**YOUR OBJECTIVE:** Nothing but the data below, returned exactly, should appear in the answer.

**RECORDS FOR THE TASK:**
╭──

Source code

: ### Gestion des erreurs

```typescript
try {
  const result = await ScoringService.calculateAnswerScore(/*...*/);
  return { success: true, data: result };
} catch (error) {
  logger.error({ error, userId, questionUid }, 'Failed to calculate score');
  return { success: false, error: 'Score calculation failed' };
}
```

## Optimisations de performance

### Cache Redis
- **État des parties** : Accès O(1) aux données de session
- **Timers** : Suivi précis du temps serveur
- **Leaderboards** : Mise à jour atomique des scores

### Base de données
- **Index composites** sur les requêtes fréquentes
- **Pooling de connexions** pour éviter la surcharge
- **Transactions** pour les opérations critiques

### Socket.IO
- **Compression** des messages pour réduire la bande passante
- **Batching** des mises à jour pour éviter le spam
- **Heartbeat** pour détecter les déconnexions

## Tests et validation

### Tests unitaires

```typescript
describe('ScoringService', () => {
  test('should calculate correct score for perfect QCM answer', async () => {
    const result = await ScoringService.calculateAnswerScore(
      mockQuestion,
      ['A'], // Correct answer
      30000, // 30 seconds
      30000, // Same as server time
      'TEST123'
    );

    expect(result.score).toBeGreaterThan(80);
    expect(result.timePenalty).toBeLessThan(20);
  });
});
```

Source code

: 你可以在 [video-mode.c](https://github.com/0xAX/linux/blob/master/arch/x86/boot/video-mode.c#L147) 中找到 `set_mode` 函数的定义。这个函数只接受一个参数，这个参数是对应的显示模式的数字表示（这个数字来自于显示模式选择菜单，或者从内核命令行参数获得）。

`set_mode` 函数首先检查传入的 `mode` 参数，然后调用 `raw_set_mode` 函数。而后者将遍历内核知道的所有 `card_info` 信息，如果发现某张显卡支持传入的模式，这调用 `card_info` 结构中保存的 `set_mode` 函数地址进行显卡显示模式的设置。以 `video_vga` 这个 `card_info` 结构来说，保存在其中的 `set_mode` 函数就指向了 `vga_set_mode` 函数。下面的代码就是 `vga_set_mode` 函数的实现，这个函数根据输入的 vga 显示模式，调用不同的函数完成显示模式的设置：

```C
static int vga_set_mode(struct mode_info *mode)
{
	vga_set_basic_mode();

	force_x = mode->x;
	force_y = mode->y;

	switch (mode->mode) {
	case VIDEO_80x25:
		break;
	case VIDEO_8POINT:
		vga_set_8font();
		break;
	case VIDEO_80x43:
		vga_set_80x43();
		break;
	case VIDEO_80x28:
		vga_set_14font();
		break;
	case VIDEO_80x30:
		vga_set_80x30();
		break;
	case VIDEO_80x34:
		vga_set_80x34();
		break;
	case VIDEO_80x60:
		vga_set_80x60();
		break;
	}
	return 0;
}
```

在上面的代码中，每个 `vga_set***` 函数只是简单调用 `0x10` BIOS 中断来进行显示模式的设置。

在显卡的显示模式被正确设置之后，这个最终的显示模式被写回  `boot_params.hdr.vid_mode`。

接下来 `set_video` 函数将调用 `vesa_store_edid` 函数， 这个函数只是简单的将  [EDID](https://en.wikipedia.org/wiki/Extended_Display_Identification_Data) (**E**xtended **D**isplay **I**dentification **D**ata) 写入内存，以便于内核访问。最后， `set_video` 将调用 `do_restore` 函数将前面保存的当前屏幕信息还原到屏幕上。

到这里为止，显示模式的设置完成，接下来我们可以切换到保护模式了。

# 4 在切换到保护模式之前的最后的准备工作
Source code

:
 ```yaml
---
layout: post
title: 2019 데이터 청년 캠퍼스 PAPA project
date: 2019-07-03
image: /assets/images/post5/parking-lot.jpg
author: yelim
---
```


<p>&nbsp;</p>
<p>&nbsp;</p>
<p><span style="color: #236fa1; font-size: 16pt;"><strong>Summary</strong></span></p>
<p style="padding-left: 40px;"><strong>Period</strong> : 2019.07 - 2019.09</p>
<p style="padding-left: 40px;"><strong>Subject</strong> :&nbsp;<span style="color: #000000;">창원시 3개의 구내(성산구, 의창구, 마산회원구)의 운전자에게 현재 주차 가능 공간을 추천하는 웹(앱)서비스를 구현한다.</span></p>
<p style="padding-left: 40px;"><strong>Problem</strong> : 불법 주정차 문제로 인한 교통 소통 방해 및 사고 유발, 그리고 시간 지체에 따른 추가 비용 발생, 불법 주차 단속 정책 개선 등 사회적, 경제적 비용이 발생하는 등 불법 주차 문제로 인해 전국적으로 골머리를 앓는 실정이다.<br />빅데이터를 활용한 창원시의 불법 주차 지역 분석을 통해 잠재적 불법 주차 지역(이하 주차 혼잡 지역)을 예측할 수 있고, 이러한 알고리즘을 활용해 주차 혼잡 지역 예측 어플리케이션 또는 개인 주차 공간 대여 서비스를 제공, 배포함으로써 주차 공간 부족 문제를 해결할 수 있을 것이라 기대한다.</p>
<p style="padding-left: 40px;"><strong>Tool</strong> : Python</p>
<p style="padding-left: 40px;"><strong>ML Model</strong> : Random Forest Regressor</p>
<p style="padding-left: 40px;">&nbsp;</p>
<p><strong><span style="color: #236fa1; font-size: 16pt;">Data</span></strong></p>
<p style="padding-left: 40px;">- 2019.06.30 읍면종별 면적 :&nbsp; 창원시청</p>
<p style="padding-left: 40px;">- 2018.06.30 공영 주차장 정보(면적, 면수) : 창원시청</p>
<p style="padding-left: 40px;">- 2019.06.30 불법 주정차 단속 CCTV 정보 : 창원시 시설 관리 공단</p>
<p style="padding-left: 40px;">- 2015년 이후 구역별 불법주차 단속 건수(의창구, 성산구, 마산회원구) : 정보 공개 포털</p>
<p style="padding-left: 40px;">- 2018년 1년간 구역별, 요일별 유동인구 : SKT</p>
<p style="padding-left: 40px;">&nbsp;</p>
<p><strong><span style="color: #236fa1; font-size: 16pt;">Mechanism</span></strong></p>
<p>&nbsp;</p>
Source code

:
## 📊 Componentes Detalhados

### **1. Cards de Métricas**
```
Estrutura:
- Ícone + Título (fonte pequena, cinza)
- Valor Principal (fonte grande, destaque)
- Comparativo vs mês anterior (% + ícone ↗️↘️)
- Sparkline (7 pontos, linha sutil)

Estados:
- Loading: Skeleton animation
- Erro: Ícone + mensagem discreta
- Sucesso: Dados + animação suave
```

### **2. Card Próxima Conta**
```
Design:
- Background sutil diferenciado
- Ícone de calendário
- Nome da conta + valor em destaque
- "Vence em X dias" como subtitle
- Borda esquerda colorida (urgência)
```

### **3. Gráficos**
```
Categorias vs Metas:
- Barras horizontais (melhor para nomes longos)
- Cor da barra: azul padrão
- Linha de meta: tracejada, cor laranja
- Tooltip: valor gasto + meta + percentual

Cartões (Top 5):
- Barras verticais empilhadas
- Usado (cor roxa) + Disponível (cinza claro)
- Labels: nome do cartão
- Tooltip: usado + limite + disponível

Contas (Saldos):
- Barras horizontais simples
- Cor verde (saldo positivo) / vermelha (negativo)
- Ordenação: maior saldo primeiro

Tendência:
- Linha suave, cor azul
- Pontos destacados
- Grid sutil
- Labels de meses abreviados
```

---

╰──

**YOUR RESPONSE:**
Source code

: ### Gestion des erreurs

```typescript
try {
  const result = await ScoringService.calculateAnswerScore(/*...*/);
  return { success: true, data: result };
} catch (error) {
  logger.error({ error, userId, questionUid }, 'Failed to calculate score');
  return { success: false, error: 'Score calculation failed' };
}
```

## Optimisations de performance

### Cache Redis
- **État des parties** : Accès O(1) aux données de session
- **Timers** : Suivi précis du temps serveur
- **Leaderboards** : Mise à jour atomique des scores

### Base de données
- **Index composites** sur les requêtes fréquentes
- **Pooling de connexions** pour éviter la surcharge
- **Transactions** pour les opérations critiques

### Socket.IO
- **Compression** des messages pour réduire la bande passante
- **Batching** des mises à jour pour éviter le spam
- **Heartbeat** pour détecter les déconnexions

## Tests et validation

### Tests unitaires

```typescript
describe('ScoringService', () => {
  test('should calculate correct score for perfect QCM answer', async () => {
    const result = await ScoringService.calculateAnswerScore(
      mockQuestion,
      ['A'], // Correct answer
      30000, // 30 seconds
      30000, // Same as server time
      'TEST123'
    );

    expect(result.score).toBeGreaterThan(80);
    expect(result.timePenalty).toBeLessThan(20);
  });
});
```

Source code

: 你可以在 [video-mode.c](https://github.com/0xAX/linux/blob/master/arch/x86/boot/video-mode.c#L147) 中找到 `set_mode` 函数的定义。这个函数只接受一个参数，这个参数是对应的显示模式的数字表示（这个数字来自于显示模式选择菜单，或者从内核命令行参数获得）。

`set_mode` 函数首先检查传入的 `mode` 参数，然后调用 `raw_set_mode` 函数。而后者将遍历内核知道的所有 `card_info` 信息，如果发现某张显卡支持传入的模式，这调用 `card_info` 结构中保存的 `set_mode` 函数地址进行显卡显示模式的设置。以 `video_vga` 这个 `card_info` 结构来说，保存在其中的 `set_mode` 函数就指向了 `vga_set_mode` 函数。下面的代码就是 `vga_set_mode` 函数的实现，这个函数根据输入的 vga 显示模式，调用不同的函数完成显示模式的设置：

```C
static int vga_set_mode(struct mode_info *mode)
{
	vga_set_basic_mode();

	force_x = mode->x;
	force_y = mode->y;

	switch (mode->mode) {
	case VIDEO_80x25:
		break;
	case VIDEO_8POINT:
		vga_set_8font();
		break;
	case VIDEO_80x43:
		vga_set_80x43();
		break;
	case VIDEO_80x28:
		vga_set_14font();
		break;
	case VIDEO_80x30:
		vga_set_80x30();
		break;
	case VIDEO_80x34:
		vga_set_80x34();
		break;
	case VIDEO_80x60:
		vga_set_80x60();
		break;
	}
	return 0;
}
```

在上面的代码中，每个 `vga_set***` 函数只是简单调用 `0x10` BIOS 中断来进行显示模式的设置。

在显卡的显示模式被正确设置之后，这个最终的显示模式被写回  `boot_params.hdr.vid_mode`。

接下来 `set_video` 函数将调用 `vesa_store_edid` 函数， 这个函数只是简单的将  [EDID](https://en.wikipedia.org/wiki/Extended_Display_Identification_Data) (**E**xtended **D**isplay **I**dentification **D**ata) 写入内存，以便于内核访问。最后， `set_video` 将调用 `do_restore` 函数将前面保存的当前屏幕信息还原到屏幕上。

到这里为止，显示模式的设置完成，接下来我们可以切换到保护模式了。

# 4 在切换到保护模式之前的最后的准备工作
Source code

:
 ```yaml
---
layout: post
title: 2019 데이터 청년 캠퍼스 PAPA project
date: 2019-07-03
image: /assets/images/post5/parking-lot.jpg
author: yelim
---
```


<p>&nbsp;</p>
<p>&nbsp;</p>
<p><span style="color: #236fa1; font-size: 16pt;"><strong>Summary</strong></span></p>
<p style="padding-left: 40px;"><strong>Period</strong> : 2019.07 - 2019.09</p>
<p style="padding-left: 40px;"><strong>Subject</strong> :&nbsp;<span style="color: #000000;">창원시 3개의 구내(성산구, 의창구, 마산회원구)의 운전자에게 현재 주차 가능 공간을 추천하는 웹(앱)서비스를 구현한다.</span></p>
<p style="padding-left: 40px;"><strong>Problem</strong> : 불법 주정차 문제로 인한 교통 소통 방해 및 사고 유발, 그리고 시간 지체에 따른 추가 비용 발생, 불법 주차 단속 정책 개선 등 사회적, 경제적 비용이 발생하는 등 불법 주차 문제로 인해 전국적으로 골머리를 앓는 실정이다.<br />빅데이터를 활용한 창원시의 불법 주차 지역 분석을 통해 잠재적 불법 주차 지역(이하 주차 혼잡 지역)을 예측할 수 있고, 이러한 알고리즘을 활용해 주차 혼잡 지역 예측 어플리케이션 또는 개인 주차 공간 대여 서비스를 제공, 배포함으로써 주차 공간 부족 문제를 해결할 수 있을 것이라 기대한다.</p>
<p style="padding-left: 40px;"><strong>Tool</strong> : Python</p>
<p style="padding-left: 40px;"><strong>ML Model</strong> : Random Forest Regressor</p>
<p style="padding-left: 40px;">&nbsp;</p>
<p><strong><span style="color: #236fa1; font-size: 16pt;">Data</span></strong></p>
<p style="padding-left: 40px;">- 2019.06.30 읍면종별 면적 :&nbsp; 창원시청</p>
<p style="padding-left: 40px;">- 2018.06.30 공영 주차장 정보(면적, 면수) : 창원시청</p>
<p style="padding-left: 40px;">- 2019.06.30 불법 주정차 단속 CCTV 정보 : 창원시 시설 관리 공단</p>
<p style="padding-left: 40px;">- 2015년 이후 구역별 불법주차 단속 건수(의창구, 성산구, 마산회원구) : 정보 공개 포털</p>
<p style="padding-left: 40px;">- 2018년 1년간 구역별, 요일별 유동인구 : SKT</p>
<p style="padding-left: 40px;">&nbsp;</p>
<p><strong><span style="color: #236fa1; font-size: 16pt;">Mechanism</span></strong></p>
<p>&nbsp;</p>
Source code

:
## 📊 Componentes Detalhados

### **1. Cards de Métricas**
```
Estrutura:
- Ícone + Título (fonte pequena, cinza)
- Valor Principal (fonte grande, destaque)
- Comparativo vs mês anterior (% + ícone ↗️↘️)
- Sparkline (7 pontos, linha sutil)

Estados:
- Loading: Skeleton animation
- Erro: Ícone + mensagem discreta
- Sucesso: Dados + animação suave
```

### **2. Card Próxima Conta**
```
Design:
- Background sutil diferenciado
- Ícone de calendário
- Nome da conta + valor em destaque
- "Vence em X dias" como subtitle
- Borda esquerda colorida (urgência)
```

### **3. Gráficos**
```
Categorias vs Metas:
- Barras horizontais (melhor para nomes longos)
- Cor da barra: azul padrão
- Linha de meta: tracejada, cor laranja
- Tooltip: valor gasto + meta + percentual

Cartões (Top 5):
- Barras verticais empilhadas
- Usado (cor roxa) + Disponível (cinza claro)
- Labels: nome do cartão
- Tooltip: usado + limite + disponível

Contas (Saldos):
- Barras horizontais simples
- Cor verde (saldo positivo) / vermelha (negativo)
- Ordenação: maior saldo primeiro

Tendência:
- Linha suave, cor azul
- Pontos destacados
- Grid sutil
- Labels de meses abreviados
```

---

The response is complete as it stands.